和張大師一樣,我最喜歡的青魚菜也是燻魚、青魚乾、青魚劃水。小時候吃燻魚我常吃不動飯,因為甜甜的最適合空口吃。早上消滅泡飯,要嘛拜託乾炸小帶魚,要嘛青魚乾。青魚乾是江浙者小時候常吃的,這個魚很便宜,每個人都會拿來醃魚乾。醃的時候魚內臟和血不丟的,而是拿很多鹽拌在一起,再擦在魚身上進行醃製風乾。醃魚肉蒸出來微微發出曖昧的紅色,而且味道美,是下酒下飯的好菜。
把冷掉的青魚乾焐在泡飯裡,那泛起的溫度,就像第二春一樣。
最近我的姊妹於曉芹在做《故宮裡的海洋世界》,這一次,讓故宮和豫園一起陪你玩空交錯。 《海錯圖》是乾隆的枕邊書,作者是清代畫師聶璜,他遍訪江海湖泊、尋找海洋生物,歷時數十年,走訪當地漁民、描摹魚市上的海洋生物,終於實踐加腦補,完成了《海錯圖》。
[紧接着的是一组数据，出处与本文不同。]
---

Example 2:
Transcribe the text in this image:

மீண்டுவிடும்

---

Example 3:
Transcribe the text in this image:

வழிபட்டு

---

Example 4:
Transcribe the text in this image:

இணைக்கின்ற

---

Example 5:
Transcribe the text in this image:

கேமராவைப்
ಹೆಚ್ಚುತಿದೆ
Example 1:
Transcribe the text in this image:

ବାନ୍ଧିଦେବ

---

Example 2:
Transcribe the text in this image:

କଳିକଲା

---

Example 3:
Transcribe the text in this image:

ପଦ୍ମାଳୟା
小芹是中國NASA展之母,所以這次展覽也被她玩去外太空了!她透過數字化形式,運用影片、動畫、遊戲、交感互動,調動聽覺、視覺、觸覺,在三維空間體驗《海錯圖》中古代文人眼中的海洋生物世界。
其實,我決定寫《海錯圖愛情筆記》之前,除了美人魚,我存有稍許非分想法外,本來覺得海洋生物的愛情與我無關。但,人間巨貓般,年年按季節迎著鮮濕海風大吃大喝後,發現海洋生物洄遊、交配和產卵與美味息息相關。
古代海洋生物的描述裡有太多聶璜載著荒淫口水的想像,當然,我也不是生物學家,能做一個生物嘗家已經萬幸。只能從吃過的,聽過的,看見過的有趣的人和難忘的飯局裡,整理出有意義的片段來。
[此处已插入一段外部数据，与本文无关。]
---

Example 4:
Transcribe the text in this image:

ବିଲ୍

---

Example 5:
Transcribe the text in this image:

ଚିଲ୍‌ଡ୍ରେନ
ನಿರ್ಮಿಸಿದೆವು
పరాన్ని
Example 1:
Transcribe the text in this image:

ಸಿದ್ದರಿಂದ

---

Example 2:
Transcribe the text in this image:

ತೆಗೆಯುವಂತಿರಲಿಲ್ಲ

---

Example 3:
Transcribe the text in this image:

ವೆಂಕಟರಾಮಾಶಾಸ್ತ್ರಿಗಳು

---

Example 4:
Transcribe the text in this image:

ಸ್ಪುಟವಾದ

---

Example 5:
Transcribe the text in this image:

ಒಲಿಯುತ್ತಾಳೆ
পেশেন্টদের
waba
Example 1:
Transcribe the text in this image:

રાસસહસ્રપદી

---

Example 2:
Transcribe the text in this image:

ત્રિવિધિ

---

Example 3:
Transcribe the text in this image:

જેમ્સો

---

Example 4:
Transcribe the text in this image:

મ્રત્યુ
縱觀整個水生鮮物的歷史,以及我與它們的姻緣,也許鹹淡都不是問題。為了讓美味更近一些,我願意去加入一些內陸人熟悉的淡水魚類。魚類與人類一樣,換個環境生活,可能就進化成另一個種類,像海鯽魚與鯽魚。也有不少像鮭魚那樣的洄游魚類,偏要經歷淡鹹兩種水域,才能找到真愛。大海與河流湖泊,並沒有那麼遠。
我按捺不住面紅耳赤,挺著吃撐的小腹,饒有興致寫下這本書時,也希望竭澤而漁的事不要發生。我至今記得久石讓在北極冰河裡錄下「潺潺」的那一臉興奮,他說那是這世界上最純凈的音樂。久石讓贈送給宮崎駿的歌曲,也一直被用來作為吉卜力美術館的背景樂。
WAVE-ひさいし じょうLP專輯封面
好環境、好時節、好食材、好廚師,為我們帶來的每一口“好”,都應該有耐心去珍惜,就像我們敬畏愛情一樣。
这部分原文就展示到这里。